# AIM OF THE EXERCISE:
From the first line to the last, write out the records exactly.

[Stored data]
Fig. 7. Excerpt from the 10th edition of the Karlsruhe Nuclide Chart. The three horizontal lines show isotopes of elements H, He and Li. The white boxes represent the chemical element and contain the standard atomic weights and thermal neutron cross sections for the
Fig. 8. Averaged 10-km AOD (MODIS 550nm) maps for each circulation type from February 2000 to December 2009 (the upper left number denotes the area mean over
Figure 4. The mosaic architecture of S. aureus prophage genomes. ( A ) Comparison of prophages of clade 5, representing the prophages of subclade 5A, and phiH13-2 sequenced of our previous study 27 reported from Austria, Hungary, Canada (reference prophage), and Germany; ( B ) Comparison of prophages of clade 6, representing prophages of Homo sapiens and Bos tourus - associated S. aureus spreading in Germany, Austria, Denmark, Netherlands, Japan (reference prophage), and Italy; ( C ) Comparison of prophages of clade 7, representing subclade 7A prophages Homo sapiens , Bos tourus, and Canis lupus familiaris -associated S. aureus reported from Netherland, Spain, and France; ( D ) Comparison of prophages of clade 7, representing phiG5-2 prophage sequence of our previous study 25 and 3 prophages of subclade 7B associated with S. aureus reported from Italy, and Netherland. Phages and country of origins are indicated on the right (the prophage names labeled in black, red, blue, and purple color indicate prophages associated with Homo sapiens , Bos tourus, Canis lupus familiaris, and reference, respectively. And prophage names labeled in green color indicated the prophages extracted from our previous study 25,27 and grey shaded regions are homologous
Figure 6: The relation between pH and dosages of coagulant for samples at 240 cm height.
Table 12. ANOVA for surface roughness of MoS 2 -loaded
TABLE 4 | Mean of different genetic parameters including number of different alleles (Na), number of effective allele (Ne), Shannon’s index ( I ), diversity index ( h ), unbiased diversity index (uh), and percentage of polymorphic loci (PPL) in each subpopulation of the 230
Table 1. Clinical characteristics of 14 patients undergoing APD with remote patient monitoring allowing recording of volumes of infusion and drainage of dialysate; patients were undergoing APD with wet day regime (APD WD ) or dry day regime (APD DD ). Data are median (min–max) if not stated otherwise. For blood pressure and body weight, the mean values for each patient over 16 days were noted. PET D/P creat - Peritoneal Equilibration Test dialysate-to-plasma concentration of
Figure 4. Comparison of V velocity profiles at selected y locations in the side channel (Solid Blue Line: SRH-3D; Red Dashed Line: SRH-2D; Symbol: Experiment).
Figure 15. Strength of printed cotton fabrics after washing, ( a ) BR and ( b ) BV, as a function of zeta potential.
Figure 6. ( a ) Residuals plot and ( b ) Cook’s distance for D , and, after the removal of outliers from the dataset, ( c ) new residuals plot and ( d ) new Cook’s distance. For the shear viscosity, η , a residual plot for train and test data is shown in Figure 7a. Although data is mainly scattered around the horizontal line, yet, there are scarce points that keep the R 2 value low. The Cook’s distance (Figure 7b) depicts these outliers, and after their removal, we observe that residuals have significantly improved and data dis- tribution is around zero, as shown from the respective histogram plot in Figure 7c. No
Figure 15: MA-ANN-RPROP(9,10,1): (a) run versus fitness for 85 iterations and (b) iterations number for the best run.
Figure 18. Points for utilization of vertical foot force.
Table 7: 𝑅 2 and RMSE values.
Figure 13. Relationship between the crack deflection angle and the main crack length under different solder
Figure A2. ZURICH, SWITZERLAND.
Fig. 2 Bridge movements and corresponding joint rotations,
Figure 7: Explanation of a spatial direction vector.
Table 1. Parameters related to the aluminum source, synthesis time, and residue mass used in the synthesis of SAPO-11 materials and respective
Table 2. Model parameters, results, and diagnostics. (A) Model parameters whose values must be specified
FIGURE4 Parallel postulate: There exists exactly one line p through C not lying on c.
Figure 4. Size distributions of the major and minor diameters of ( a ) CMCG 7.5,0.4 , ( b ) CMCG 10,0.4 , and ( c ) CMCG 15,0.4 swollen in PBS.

# RESPONSE BOX:
Fig. 7. Excerpt from the 10th edition of the Karlsruhe Nuclide Chart. The three horizontal lines show isotopes of elements H, He and Li. The white boxes represent the chemical element and contain the standard atomic weights and thermal neutron cross sections for the
Fig. 8. Averaged 10-km AOD (MODIS 550nm) maps for each circulation type from February 2000 to December 2009 (the upper left number denotes the area mean over
Figure 4. The mosaic architecture of S. aureus prophage genomes. ( A ) Comparison of prophages of clade 5, representing the prophages of subclade 5A, and phiH13-2 sequenced of our previous study 27 reported from Austria, Hungary, Canada (reference prophage), and Germany; ( B ) Comparison of prophages of clade 6, representing prophages of Homo sapiens and Bos tourus - associated S. aureus spreading in Germany, Austria, Denmark, Netherlands, Japan (reference prophage), and Italy; ( C ) Comparison of prophages of clade 7, representing subclade 7A prophages Homo sapiens , Bos tourus, and Canis lupus familiaris -associated S. aureus reported from Netherland, Spain, and France; ( D ) Comparison of prophages of clade 7, representing phiG5-2 prophage sequence of our previous study 25 and 3 prophages of subclade 7B associated with S. aureus reported from Italy, and Netherland. Phages and country of origins are indicated on the right (the prophage names labeled in black, red, blue, and purple color indicate prophages associated with Homo sapiens , Bos tourus, Canis lupus familiaris, and reference, respectively. And prophage names labeled in green color indicated the prophages extracted from our previous study 25,27 and grey shaded regions are homologous
Figure 6: The relation between pH and dosages of coagulant for samples at 240 cm height.
Table 12. ANOVA for surface roughness of MoS 2 -loaded
TABLE 4 | Mean of different genetic parameters including number of different alleles (Na), number of effective allele (Ne), Shannon’s index ( I ), diversity index ( h ), unbiased diversity index (uh), and percentage of polymorphic loci (PPL) in each subpopulation of the 230
Table 1. Clinical characteristics of 14 patients undergoing APD with remote patient monitoring allowing recording of volumes of infusion and drainage of dialysate; patients were undergoing APD with wet day regime (APD WD ) or dry day regime (APD DD ). Data are median (min–max) if not stated otherwise. For blood pressure and body weight, the mean values for each patient over 16 days were noted. PET D/P creat - Peritoneal Equilibration Test dialysate-to-plasma concentration of
Figure 4. Comparison of V velocity profiles at selected y locations in the side channel (Solid Blue Line: SRH-3D; Red Dashed Line: SRH-2D; Symbol: Experiment).
Figure 15. Strength of printed cotton fabrics after washing, ( a ) BR and ( b ) BV, as a function of zeta potential.
Figure 6. ( a ) Residuals plot and ( b ) Cook’s distance for D , and, after the removal of outliers from the dataset, ( c ) new residuals plot and ( d ) new Cook’s distance. For the shear viscosity, η , a residual plot for train and test data is shown in Figure 7a. Although data is mainly scattered around the horizontal line, yet, there are scarce points that keep the R 2 value low. The Cook’s distance (Figure 7b) depicts these outliers, and after their removal, we observe that residuals have significantly improved and data dis- tribution is around zero, as shown from the respective histogram plot in Figure 7c. No
Figure 15: MA-ANN-RPROP(9,10,1): (a) run versus fitness for 85 iterations and (b) iterations number for the best run.
Figure 18. Points for utilization of vertical foot force.
Table 7: 𝑅 2 and RMSE values.
Figure 13. Relationship between the crack deflection angle and the main crack length under different solder
Figure A2. ZURICH, SWITZERLAND.
Fig. 2 Bridge movements and corresponding joint rotations,
Figure 7: Explanation of a spatial direction vector.
Table 1. Parameters related to the aluminum source, synthesis time, and residue mass used in the synthesis of SAPO-11 materials and respective
Table 2. Model parameters, results, and diagnostics. (A) Model parameters whose values must be specified
FIGURE4 Parallel postulate: There exists exactly one line p through C not lying on c.
Figure 4. Size distributions of the major and minor diameters of ( a ) CMCG 7.5,0.4 , ( b ) CMCG 10,0.4 , and ( c ) CMCG 15,0.4 swollen in PBS.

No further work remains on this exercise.